Pour confirmer les résultats, les chercheurs ont appliqué une analyse similaire à une grande base de données de réclamations d'assurance médicale. Sur 13,000, les personnes dans la base de données avaient six carcinomes basocellulaires ou plus; ces personnes étaient également trois fois plus susceptibles d'avoir développé d'autres cancers, notamment le côlon, le mélanome et les cancers du sang.

Enfin, les chercheurs ont identifié une tendance à la hausse: plus un individu signalait de carcinomes basocellulaires, plus il était probable que cette personne ait également eu d'autres cancers.

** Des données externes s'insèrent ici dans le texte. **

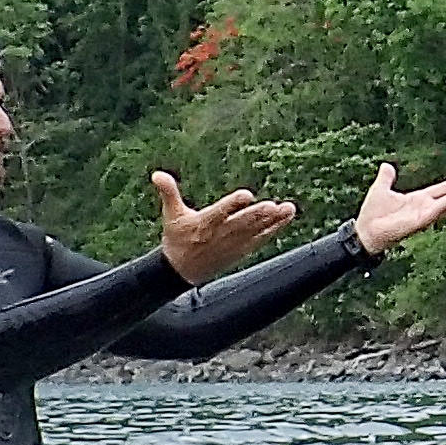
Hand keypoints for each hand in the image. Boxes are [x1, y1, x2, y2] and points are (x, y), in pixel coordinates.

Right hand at [154, 170, 294, 281]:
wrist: (181, 270)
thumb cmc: (177, 237)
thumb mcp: (171, 214)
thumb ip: (168, 193)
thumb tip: (156, 174)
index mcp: (203, 224)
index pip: (220, 213)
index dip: (233, 205)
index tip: (247, 195)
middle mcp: (220, 235)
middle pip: (241, 224)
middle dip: (257, 215)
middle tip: (272, 205)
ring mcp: (233, 244)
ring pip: (255, 232)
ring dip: (273, 221)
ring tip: (288, 208)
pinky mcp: (241, 250)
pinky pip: (260, 239)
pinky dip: (274, 229)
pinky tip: (286, 217)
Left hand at [351, 164, 445, 253]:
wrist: (364, 232)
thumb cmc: (373, 214)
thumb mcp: (380, 189)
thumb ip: (386, 178)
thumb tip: (386, 166)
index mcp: (419, 200)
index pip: (441, 191)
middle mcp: (425, 208)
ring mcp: (425, 215)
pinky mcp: (420, 221)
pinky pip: (437, 210)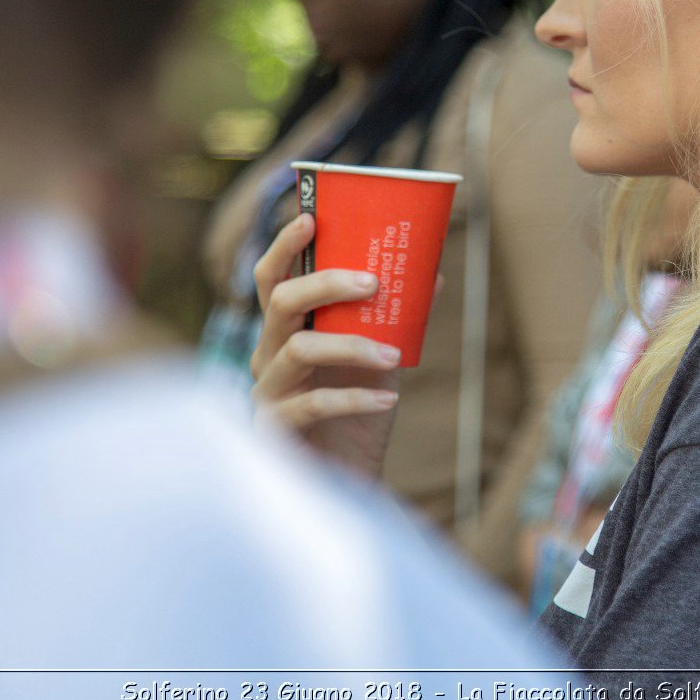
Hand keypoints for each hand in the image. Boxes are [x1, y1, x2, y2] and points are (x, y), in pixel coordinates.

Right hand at [250, 213, 400, 478]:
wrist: (348, 483)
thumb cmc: (357, 417)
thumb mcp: (382, 363)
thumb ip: (398, 321)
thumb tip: (434, 274)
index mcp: (287, 331)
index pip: (273, 277)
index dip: (287, 245)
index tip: (313, 216)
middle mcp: (268, 356)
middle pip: (280, 301)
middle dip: (327, 283)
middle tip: (374, 282)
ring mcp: (266, 393)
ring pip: (297, 350)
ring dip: (351, 346)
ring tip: (393, 356)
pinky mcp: (274, 431)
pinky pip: (311, 405)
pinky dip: (354, 399)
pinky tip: (389, 402)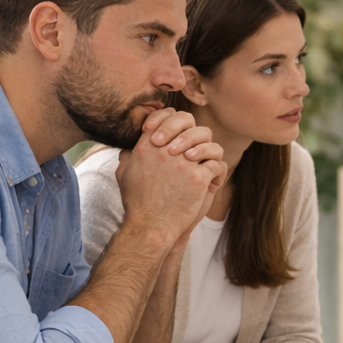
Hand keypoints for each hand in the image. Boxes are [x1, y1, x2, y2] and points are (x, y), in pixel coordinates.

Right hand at [116, 108, 225, 246]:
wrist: (151, 226)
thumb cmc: (137, 203)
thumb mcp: (123, 174)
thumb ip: (128, 155)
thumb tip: (132, 146)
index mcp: (146, 146)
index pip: (167, 116)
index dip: (177, 119)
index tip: (181, 131)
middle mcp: (165, 150)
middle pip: (190, 124)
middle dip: (196, 133)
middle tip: (196, 150)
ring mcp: (183, 163)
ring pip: (208, 143)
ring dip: (210, 153)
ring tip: (206, 166)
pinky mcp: (198, 177)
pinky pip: (217, 165)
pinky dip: (218, 174)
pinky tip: (212, 184)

"J'ai été surpris de voir une corrélation aussi forte", dit Sarin. "Mais c'est aussi très gratifiant. Maintenant, nous pouvons demander aux patients atteints de carcinomes basocellulaires répétés s'ils ont des membres de leur famille avec d'autres types de cancers, et peut-être suggérer qu'ils envisagent des tests génétiques et un dépistage accru. "

Les chercheurs continuent à recruter des patients dans l'étude, qui est en cours, pour déterminer si des mutations particulières des gènes responsables de la réparation des lésions de l'ADN sont liées au développement de malignités spécifiques. Ils aimeraient également mener une étude similaire chez des patients présentant des mélanomes fréquents. Mais ils ont insisté sur le fait qu'il n'y avait aucune raison d'inquiéter les personnes atteintes de carcinomes basocellulaires occasionnels.

"A propos de 1 chez 3 Les Caucasiens développeront un carcinome basocellulaire à un moment donné de leur vie", explique Sarin. "Cela ne signifie pas que vous avez un risque accru d'autres cancers. Si, cependant, vous avez été diagnostiqué avec plusieurs carcinomes basocellulaires en quelques années, vous voudrez peut-être parler avec votre médecin pour savoir si vous devez subir un dépistage accru ou plus intensif du cancer. "

La Dermatology Foundation, les National Institutes of Health, la Stanford Society of Physician Scholars, l'American Skin Association et Pellepharm Inc. ont appuyé la recherche. Le département de dermatologie de Stanford a également soutenu le travail.

Deux des coauteurs sont cofondateurs, directeurs et dirigeants de Pellepharm, une société de biotechnologie spécialisée dans les maladies dermatologiques rares.